**Records shown**
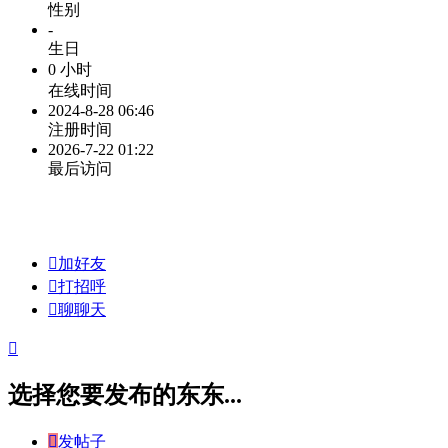
性别
-
生日
0 小时
在线时间
2024-8-28 06:46
注册时间
2026-7-22 01:22
最后访问

加好友

打招呼

聊聊天

选择您要发布的东东...

发帖子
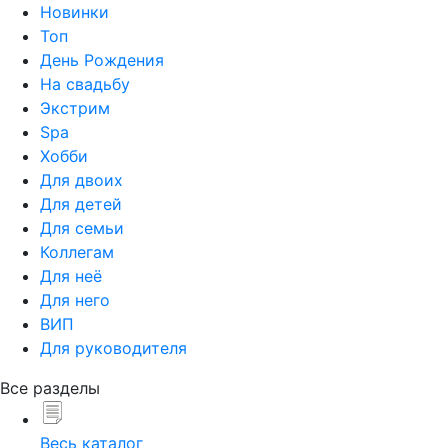
Новинки
Топ
День Рождения
На свадьбу
Экстрим
Spa
Хобби
Для двоих
Для детей
Для семьи
Коллегам
Для неё
Для него
ВИП
Для руководителя
Все разделы
Весь каталог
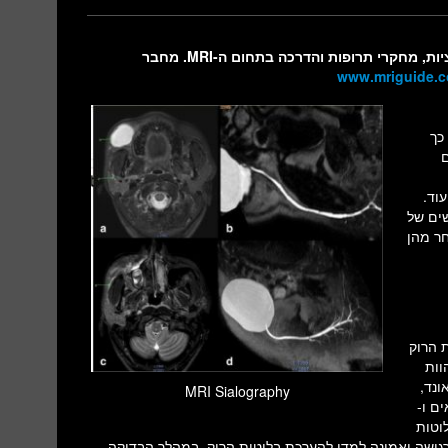
כותב הכתבה: עופר בן חורין, בעל ניסיון של כ-20 שנה באפליקציות, מחקרי תרופות והדרכה בתחום ה-MRI. מחבר
www.mriguide.co
, כך
ם
וד.
 חדשים של
חר מהן
בלוטות הרוק
וות
ונד,
MRI Sialography
ם ו-
צע סריקת MRI לאזור בלוטות
גישה ואמינה למדי להערכת בלוטות הרוק. במהלך הבדיקה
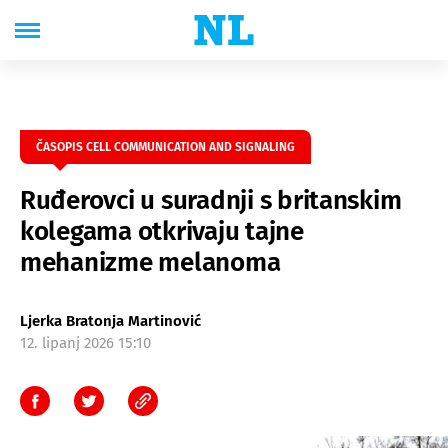
ČASOPIS CELL COMMUNICATION AND SIGNALING
Ruđerovci u suradnji s britanskim
kolegama otkrivaju tajne
mehanizme melanoma
Ljerka Bratonja Martinović
12. lipanj 2026 15:10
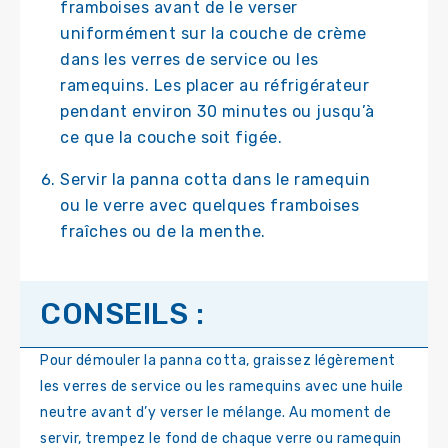
framboises avant de le verser
uniformément sur la couche de crème
dans les verres de service ou les
ramequins. Les placer au réfrigérateur
pendant environ 30 minutes ou jusqu’à
ce que la couche soit figée.
Servir la panna cotta dans le ramequin
ou le verre avec quelques framboises
fraîches ou de la menthe.
CONSEILS :
Pour démouler la panna cotta, graissez légèrement
les verres de service ou les ramequins avec une huile
neutre avant d’y verser le mélange. Au moment de
servir, trempez le fond de chaque verre ou ramequin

**What is expected**
Going through the listing above line by line, tally those containing "cotta" and state only the total.

**Expected answer**
2